--- TEXT SHOWN ---
◆ ◆ ◆ ◆ ◆

Like so many of my generation in Britain (born in the early 1970s), my first introduction to fantasy gaming was through Fighting Fantasy gamebooks. These came to my school as a fad that stayed for a season and then passed away when I was about 10. I'd read The Hobbit already and heard of Lord of the Rings, but these were fiction. The idea of a game set in a fantasy world was new to me. We (my brother, my sister and I) started reading Warlock (the FF magazine) and from this we learnt of the wider world of gaming, with its RPGs and its boardgames. White Dwarf was a general British gaming magazine in those days, and a good one, and we soon longed to taste the fruit of the roleplayer for ourselves.

The game I cut my teeth on was Dragon warriors, around the age of 11 or 12. This is a great game for a 12-year-old to learn roleplaying with, because the rules are quick and simple and there's lots of fighting in it. But one problem with the game is the lack of backround material. What brief mention there was of the game-world made it plain that this was a fantasy version of Europe during the Crusades, and I thought that this really was supposed to be set in Europe during the Crusades, just a version of it with magic and monsters. This led to me being docked experience points for bad roleplaying when my character referred to a swarthy Easterner as 'an Arab'. I have since learnt that there is loads of background material in the original release of the game, but it's all in the pre-written scenarios. There's nothing in the sections that the players can read except a map and a bit of flavour text here and there. Anyway, the idea of distinct game-worlds was not yet in sharp focus in my mind at that tender age.

◆ ◆ ◆ ◆ ◆

--- INFORMATION GIVEN ---
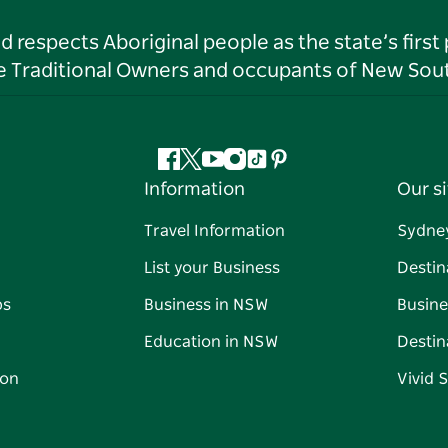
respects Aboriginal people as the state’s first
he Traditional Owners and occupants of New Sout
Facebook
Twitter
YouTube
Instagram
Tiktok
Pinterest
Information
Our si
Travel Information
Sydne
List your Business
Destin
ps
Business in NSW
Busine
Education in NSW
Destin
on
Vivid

◆ ◆ ◆ ◆ ◆

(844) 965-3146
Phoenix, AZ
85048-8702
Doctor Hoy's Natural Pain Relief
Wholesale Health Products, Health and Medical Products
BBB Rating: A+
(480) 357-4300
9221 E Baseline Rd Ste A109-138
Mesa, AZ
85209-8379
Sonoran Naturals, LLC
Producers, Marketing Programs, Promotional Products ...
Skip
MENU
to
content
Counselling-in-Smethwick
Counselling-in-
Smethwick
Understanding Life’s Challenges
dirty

◆ ◆ ◆ ◆ ◆

--- YOUR INSTRUCTIONS ---
In the gaming memoir, which game did the writer first learn roleplaying with?

--- TASK OUTPUT ---
Dragon Warriors, at around the age of 11 or 12.